Однако Валя уже исчез. Он знал свою меру и умел незаметно исчезать из компании. Эта его способность обычно очень сердила друзей.
Кошелев стал объяснять Аркадию смысл жизни. Аркадий разложил ему кресло-кровать и слушал, пока Кошелеву не надоело говорить. Ему жалко было, что Валя ушел так внезапно. Потом Кошелев уснул, а Аркадий спать не мог и стал думать, что же с ним сегодня случилось. Может быть, просто тревожит какой-нибудь пустяк, просто засела где-то заноза и надо все хорошенько вспомнить, найти ее, вытащить и заснуть спокойно.
…Сегодня утром он дремал в институтском автобусе. Институт онкологии стоит среди соснового леса, в двух десятках километров от города, и весна, которая уже началась в городе, здесь еще не чувствовалась. Лаборатория у Аркадия была такая маленькая, что, сидя на стуле, можно было дотянуться до любого предмета в ней.

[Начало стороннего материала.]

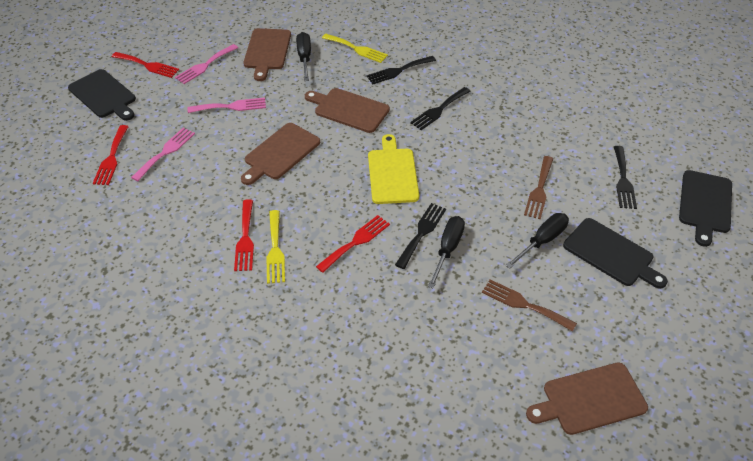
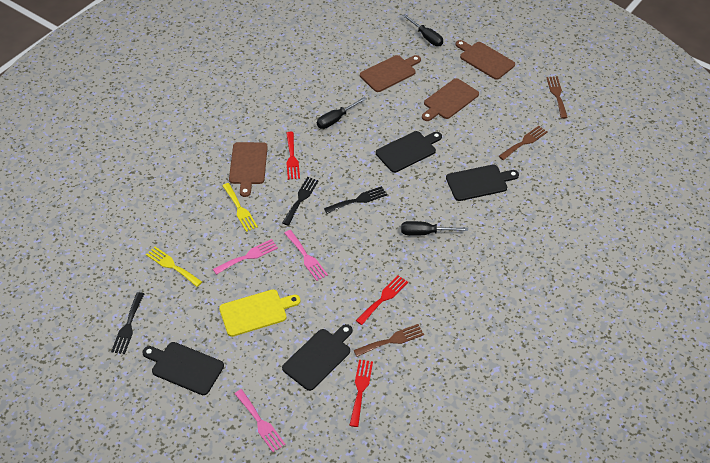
black cutting board: 3 -> 4
black fork: 4 -> 3
brown fork: 2 -> 3
red fork: 4 -> 3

За спиной в углу стоял баллон со сжиженным газом, и от него вдоль всей стены тянулся спектрофотометр. Над письменным столом на самодельных полках до потолка лежали справочники, книги и катушки кардиограмм. Слева у ног была смонтирована центрифуга, когда ее изредка включали, то от ее грохота весы под стеклянным колпаком теряли точность.
Справа за окном был виден лес. Низко над соснами, разворачиваясь в полете веером, пролетела стая ворон, черных в белесом небе. Аркадий слушал их нервное весеннее карканье и ничего не делал.